VOL. I · NO. 62 FREE — IN GRIEF

Frustrated Jays Fan

A Toronto Blue Jays blog for the long-suffering fan.

Grief Desk

Blue Jays Score Two Runs in Bleak Seattle Series

Toronto lost 2 of 3 in Seattle, and somehow even the 2-0 win now feels like evidence in the same old case.

Some series do not end.

They become weather.

The Blue Jays left Seattle having lost 2 of 3 to the Mariners, which is plain enough. Teams lose series. Baseball is long. The road is cruel. The Pacific time zone has never once cared about your feelings.

But this one came with a smaller, colder number.

Two total runs.

Not two bad games. Not one missed chance. Two total runs across the series, with Saturday’s 2-0 win now sitting there like a candle in a room that had already started going dark.

That is the particular misery here.

The win does not feel like a rebuttal. It feels like the beginning of the same sentence.

The win did not fix the room

Saturday gave Toronto a 2-0 win over Seattle.

Fine.

Take the win. Frame the win. Put it beside the kettle and nod at it in the morning.

But the way this series ended makes that 2-0 game feel less like proof of life and more like a narrow escape from the larger truth.

The Blue Jays also lost 0-11 on Saturday.

Then they lost 0-4 on Sunday.

So the whole offensive output in Seattle was packed into the one game where the pitching allowed nothing at all. That is not balance. That is not a club finding different ways to win. That is a lineup slipping one note under the door and asking the entire building to hear a symphony.

There are wins that cleanse.

This one did not.

It has been dragged back into the evidence bag.

Sunday removed the curtain

Sunday was not complicated.

The Blue Jays scored 0 runs on 3 hits.

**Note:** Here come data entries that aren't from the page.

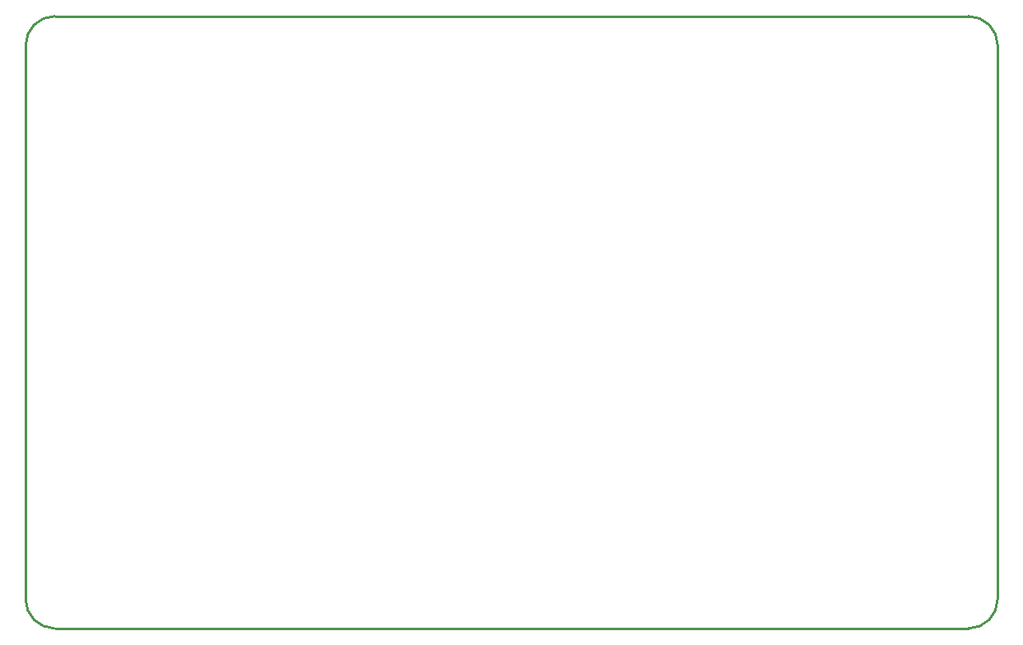
<source format=gm1>
G04*
G04 #@! TF.GenerationSoftware,Altium Limited,Altium Designer,18.1.4 (159)*
G04*
G04 Layer_Color=16711935*
%FSLAX24Y24*%
%MOIN*%
G70*
G01*
G75*
%ADD11C,0.0100*%
D11*
X38189Y0D02*
G03*
X39370Y1181I0J1181D01*
G01*
Y23622D02*
G03*
X38189Y24803I-1181J0D01*
G01*
X1181D02*
G03*
X0Y23622I0J-1181D01*
G01*
Y1181D02*
G03*
X1181Y0I1181J0D01*
G01*
X39370Y1181D02*
X39370Y23622D01*
X1181Y-0D02*
X38189D01*
X1181Y24803D02*
X38300D01*
X-0Y1181D02*
X0Y23622D01*
M02*

</source>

They made 1 error and left 4 on base.

Seattle scored once in the bottom of the third when Cal Raleigh hit a sacrifice fly to right fielder Nathan Lukes and Victor Robles scored.

Then came the bottom of the fourth, where Mitch Garver homered to left field with Cole Young scoring.

In the bottom of the eighth, Josh Naylor singled on a ground ball to third baseman Kazuma Okamoto. Randy Arozarena scored.

That was enough.

That is the sentence nobody wants to write in July.

That was enough.

Toronto did not need to chase a mountain. The game was not gone in the first inning. There was no early avalanche that made the rest of the afternoon purely administrative.

It was a 0-1 game after three innings.

It was a 0-3 game after four.

Still reachable, in theory.

The theory looked lonely.

Ernie Clement had a hit. Nathan Lukes had a hit. Vladimir Guerrero Jr. had a hit.

Alejandro Kirk went 0-for-4. Kazuma Okamoto went 0-for-4. Luis Urías went 0-for-3. Daulton Varsho went 0-for-3.

This is not a character trial.

It is a box score with the lights turned off.


The pitching did not ask for this

Trey Yesavage gave the Blue Jays 6.0 innings, 2 earned runs, and 7 strikeouts.

That should put a team in the vicinity of a baseball game.

Not luxury. Not comfort. Just vicinity.

Mason Fluharty worked 1.0 inning with 1 earned run and 2 strikeouts. Tyler Rogers worked 1.0 inning with 0 earned runs and 1 strikeout.

Toronto’s pitching totals were 10 strikeouts and 3 earned runs.

Again, not perfect.

Also not the problem.

There are games where the pitching staff collapses and everyone knows where to put the shovel. This was not that. This was the sadder kind, where the staff keeps the frame standing and the offense refuses to move in.

A team cannot make every opposing run feel fatal.

The Blue Jays keep trying.

Monday gets the silence

Monday is an off-day, which sounds restful until you remember what gets to sit there all day.

The Blue Jays are 42-48 with a .467 winning percentage. They are 3-7 over their last ten, carrying an L2 streak, and ranked 3 in the division.

The season line says 90 games played, 356 runs, 3.96 runs per game, a .244 batting average, a .688 OPS, and 88 home runs.

Those numbers are not fictional enemies.

They are the larger room Sunday walked into.

Tomorrow, the Blue Jays are in San Francisco against the Giants, with Kevin Gausman listed opposite Landen Roupp.

That will be another game. Another chance. Another lineup card held up to the light.

But the Seattle series does not leave because the plane does.

Two runs in three games travels with you.

So does the feeling that even the win was trying to warn us.